Dataset items:
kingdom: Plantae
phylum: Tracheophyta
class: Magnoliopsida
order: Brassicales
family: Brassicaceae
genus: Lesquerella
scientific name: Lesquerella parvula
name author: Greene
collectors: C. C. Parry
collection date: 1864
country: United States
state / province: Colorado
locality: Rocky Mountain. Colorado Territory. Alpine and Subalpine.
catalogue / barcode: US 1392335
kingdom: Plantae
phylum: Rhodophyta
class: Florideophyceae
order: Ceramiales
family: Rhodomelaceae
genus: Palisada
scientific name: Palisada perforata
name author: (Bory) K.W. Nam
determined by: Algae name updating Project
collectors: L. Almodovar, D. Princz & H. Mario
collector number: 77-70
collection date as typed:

- Given exercise -
Return every line of the listing above without any changes.

- Reply to the task -
kingdom: Plantae
phylum: Tracheophyta
class: Magnoliopsida
order: Brassicales
family: Brassicaceae
genus: Lesquerella
scientific name: Lesquerella parvula
name author: Greene
collectors: C. C. Parry
collection date: 1864
country: United States
state / province: Colorado
locality: Rocky Mountain. Colorado Territory. Alpine and Subalpine.
catalogue / barcode: US 1392335
kingdom: Plantae
phylum: Rhodophyta
class: Florideophyceae
order: Ceramiales
family: Rhodomelaceae
genus: Palisada
scientific name: Palisada perforata
name author: (Bory) K.W. Nam
determined by: Algae name updating Project
collectors: L. Almodovar, D. Princz & H. Mario
collector number: 77-70
collection date as typed:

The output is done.